#### [Task material]
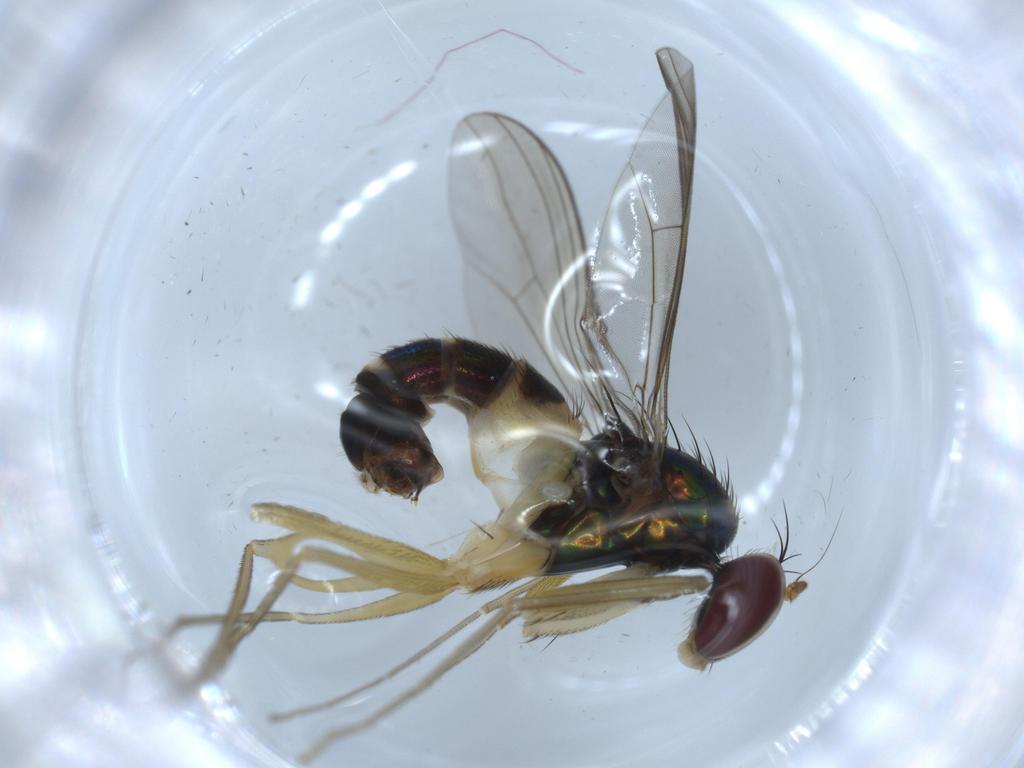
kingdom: Animalia
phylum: Arthropoda
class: Insecta
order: Diptera
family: Dolichopodidae
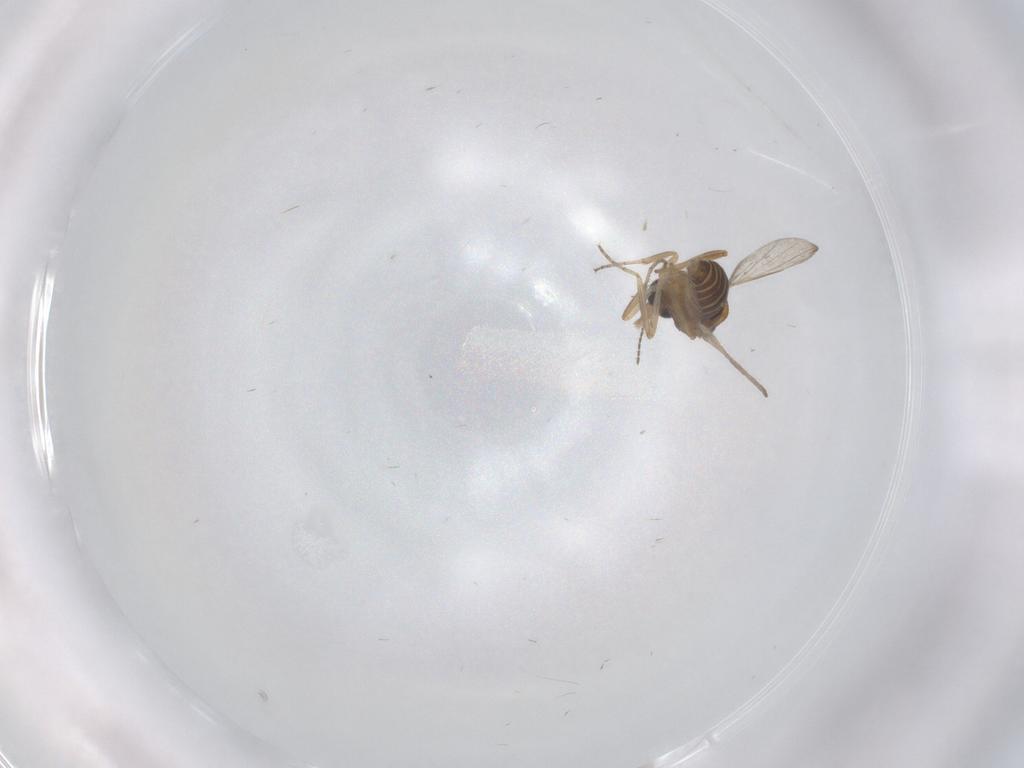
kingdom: Animalia
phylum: Arthropoda
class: Insecta
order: Diptera
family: Ceratopogonidae
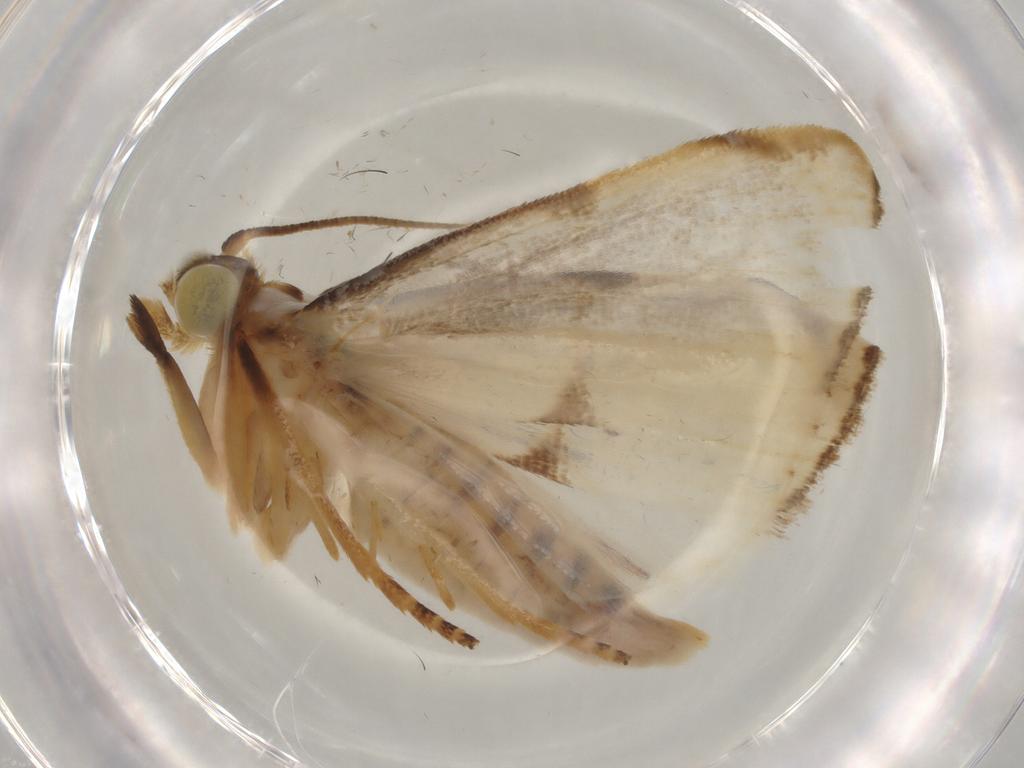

#### [Your instructions]
Rewrite the text of all the entries above, changing every "phylum" to "division" and keeping everything else the same. Omit the pictures.

#### [Expected answer]
kingdom: Animalia
division: Arthropoda
class: Insecta
order: Diptera
family: Dolichopodidae
kingdom: Animalia
division: Arthropoda
class: Insecta
order: Diptera
family: Ceratopogonidae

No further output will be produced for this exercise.